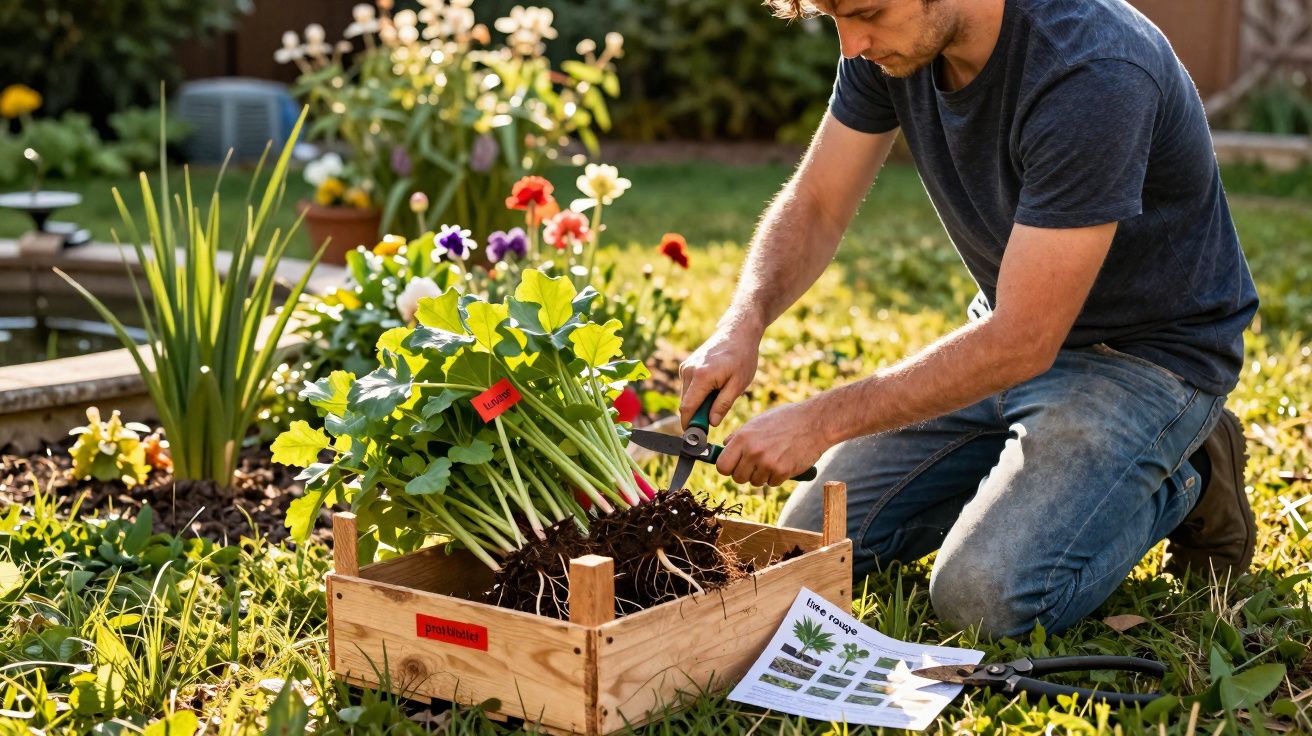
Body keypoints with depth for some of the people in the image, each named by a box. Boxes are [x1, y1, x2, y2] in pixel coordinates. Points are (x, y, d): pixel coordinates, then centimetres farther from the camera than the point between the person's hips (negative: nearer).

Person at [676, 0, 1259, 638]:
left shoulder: (1093, 73, -33)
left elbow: (1022, 342, -31)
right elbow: (815, 206, -1)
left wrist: (820, 421, -29)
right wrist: (744, 323, -21)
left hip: (1146, 351, -6)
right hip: (1012, 329, 7)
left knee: (985, 595, -24)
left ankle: (1181, 482, 3)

- _Requirement_
Give back every line of the rows above, unchanged, leaving out the pictures.

- _Task response_
Body keypoints with depth for some of the people in the image, each named by a box. Boxes are [x1, y1, x2, y2] in pixel coordinates. Points are (x, y, d): pixel coordinates, then centimetres farther from the camera than the point between the person's hips (negative: nearer).

Person at [676, 0, 1259, 638]:
left shoulder: (1093, 73, -33)
left elbow: (1022, 342, -31)
right elbow: (815, 206, -1)
left wrist: (820, 421, -29)
right wrist: (744, 323, -21)
left hip: (1146, 351, -6)
right hip: (1012, 329, 7)
left knee: (985, 595, -24)
left ankle: (1181, 482, 3)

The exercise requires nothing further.